L'entreprise s'en mêle, l'administration aussi, en promotionnant le conformisme et l'allégeance aux élites et idéologies en place, plutôt que l'initiative et l'évolution. Il est compréhensible qu'une structure ayant accédé au pouvoir cherche à maintenir en place les conditions qui ont favorisé son avènement. Elle évacue donc, casse ou décourage, tous ceux susceptibles de changer les modalités de la promotion, maîtrisées par ceux qui sont au pouvoir et donc distribuent les aides. Par conséquent, pour parvenir à « inventer », à mener ses rêves, il faut savoir s'extraire du groupe auquel vous appartenez et trouver un éventail de collaborateurs, souvent restreint, sur qui vous allez pouvoir compter. Cela n'est pas donné à tout le monde. La plupart des grands inventeurs expliquent, une fois qu'ils ont réussi, les pesanteurs et les vents contraires dont ils ont dû s'arracher à leurs débuts.

« Assure-toi une situation » peut apparaître comme relativement illusoire dans le monde moderne. On peut considérer que de nouveaux métiers apparaissent régulièrement et que ceux, perçus actuellement comme « une situation », ne le seront peut-être plus quand l'enfant sera grand. Même s'il existe des métiers qui ne disparaîtront jamais, ils sont susceptibles d'évoluer.
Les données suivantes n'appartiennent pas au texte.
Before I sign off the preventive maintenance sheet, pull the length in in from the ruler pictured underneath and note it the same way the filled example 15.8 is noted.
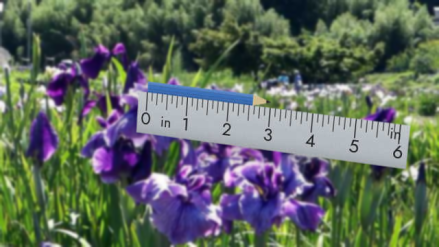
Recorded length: 3
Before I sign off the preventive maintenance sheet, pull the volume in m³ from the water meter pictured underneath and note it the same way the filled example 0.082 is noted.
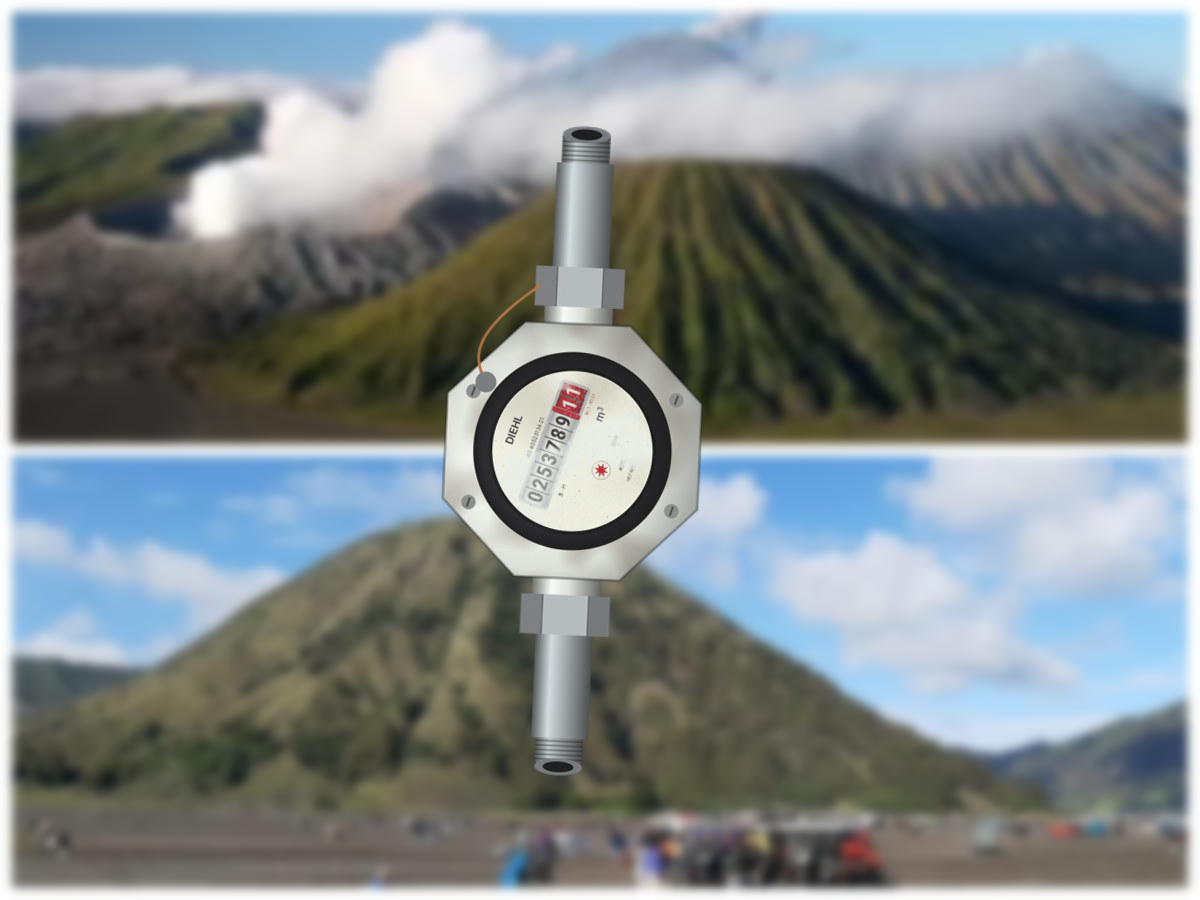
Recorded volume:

On peut penser aux métiers de production et transformation de denrées alimentaires : nous mangerons toujours ! S'assurer une situation tient plus des capacités propres que de la bonne case choisie à un instant T. La maîtrise des affects, la faculté d'adaptation, d'évolution, de reconversion, l'esprit de synthèse, d'initiative, d'analyse, sont des gages bien plus puissants que l'éventuelle maîtrise, même parfaite, d'une activité susceptible de disparaître.


Comment faire pour que l'enfant se dise qu'il pourra trouver une forme d'accomplissement dans des métiers qui, de prime abord, ne le séduiront pas autant que star de cinéma ou sportif de haut niveau ? Est-il possible de rendre "glamours" des métiers aussi courants que dentiste, banquier, maçon…

Il n'est pas besoin de remonter très loin dans le temps, les années 70 et 80, pour retrouver une période où l'on a totalement décrédibilisé les métiers manuels et de production, présentés comme la résultante des échecs scolaires. Nous y avons perdu nos industries, une partie de nos savoir-faire. Il y a eu d'autres facteurs bien sûr. A mon sens, il faut sortir de « la pédagogie de la réussite », de la « mise en situation de réussite », de l'extase qui prévaut devant les agissements et productions d'enfants très jeunes. Désacraliser l'enfant et l'enfance, au sens où un enfant n'a pas besoin de tout réussir et detout gagner pour être heureux. Un enfant se construit et se sent heureux quand l'adulte avec lequel il est lui permet de construire sa propre personnalité et de dépasser ses échecs. Il faut passer du temps avec les enfants, leur permettre de faire, mais ne pas faire à leur place, ne pas réparer leurs erreurs, mais leur mettre le doigt dessus et prendre le temps d'envisager la solution avec eux. Cela nécessite plus de temps et est bien plus ingrat, évidement, que le bonheur illusoire de la réussite permanente. On mesure ce paramètre dans le bien connu zapping sportif, quand l'enfant veut changer de discipline tous les trois mois. Il cherche en fait une discipline où il va gagner et réussir immédiatement et sans effort, à divers degrés bien sûr. C'est l'image de cette impression de réussite systématique et facile que nous leur donnons en les laissant, par affection, tout gagner, ou en leur apportant immédiatement ce qu'ils réclament.

Au-delà de l'aspect « glamour » d'un métier perçu ou présenté médiatiquement comme ingrat, il existe une forme de réalisation dans le geste technique. Elle apparaît très clairement dans les arts martiaux, par exemple, quand par des milliers de gestes répétés, on parvient à une maîtrise totale qui signe à la fois l'efficacité et l'impression de facilité dégagée. Mais il existe aussi la même philosophie dans tous les métiers, avec le concept de « la belle ouvrage », usité chez les artisans. Il y a bien une passion dans notre culture, pour l'objet manufacturé de belle facture. En témoignent les redécouvertes des voitures et avions anciens, finement ouvragées, les musées de la mine, mettant en exergue et magnifiant un métier pourtant très dur et dangereux. Le fonds culturel est bien présent dans nos sociétés, il s'agit juste de se mettre en condition de le redécouvrir.